▸ EXERCISE GOAL
You are to retype exactly the line with "left knee: (328, 697)" and every line after it in the entries below.

▸ SOURCE INFORMATION
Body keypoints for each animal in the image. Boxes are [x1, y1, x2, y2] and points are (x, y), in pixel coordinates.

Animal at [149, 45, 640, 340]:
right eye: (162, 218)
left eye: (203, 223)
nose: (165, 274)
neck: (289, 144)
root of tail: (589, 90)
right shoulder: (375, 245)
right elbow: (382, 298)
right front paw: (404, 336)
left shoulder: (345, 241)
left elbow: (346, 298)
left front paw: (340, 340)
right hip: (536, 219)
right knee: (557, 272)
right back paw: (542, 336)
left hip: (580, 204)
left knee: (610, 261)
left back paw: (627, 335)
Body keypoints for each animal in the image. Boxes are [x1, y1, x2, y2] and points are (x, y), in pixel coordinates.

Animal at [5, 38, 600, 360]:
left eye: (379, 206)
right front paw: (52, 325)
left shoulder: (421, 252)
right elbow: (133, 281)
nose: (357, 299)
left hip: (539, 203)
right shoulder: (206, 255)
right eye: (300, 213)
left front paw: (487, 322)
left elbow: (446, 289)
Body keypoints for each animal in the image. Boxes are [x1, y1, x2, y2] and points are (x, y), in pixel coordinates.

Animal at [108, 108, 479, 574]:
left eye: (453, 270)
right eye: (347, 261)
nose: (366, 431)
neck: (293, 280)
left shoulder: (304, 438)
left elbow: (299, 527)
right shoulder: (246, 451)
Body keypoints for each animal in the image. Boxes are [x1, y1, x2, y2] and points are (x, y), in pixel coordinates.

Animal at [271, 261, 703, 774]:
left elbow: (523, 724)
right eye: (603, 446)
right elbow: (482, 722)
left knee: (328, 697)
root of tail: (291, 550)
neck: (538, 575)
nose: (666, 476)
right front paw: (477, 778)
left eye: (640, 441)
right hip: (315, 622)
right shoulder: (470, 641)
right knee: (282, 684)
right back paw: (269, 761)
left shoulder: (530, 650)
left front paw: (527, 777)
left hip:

▸ WRITTEN RESPONSE
left knee: (328, 697)
root of tail: (291, 550)
neck: (538, 575)
nose: (666, 476)
right front paw: (477, 778)
left eye: (640, 441)
right hip: (315, 622)
right shoulder: (470, 641)
right knee: (282, 684)
right back paw: (269, 761)
left shoulder: (530, 650)
left front paw: (527, 777)
left hip:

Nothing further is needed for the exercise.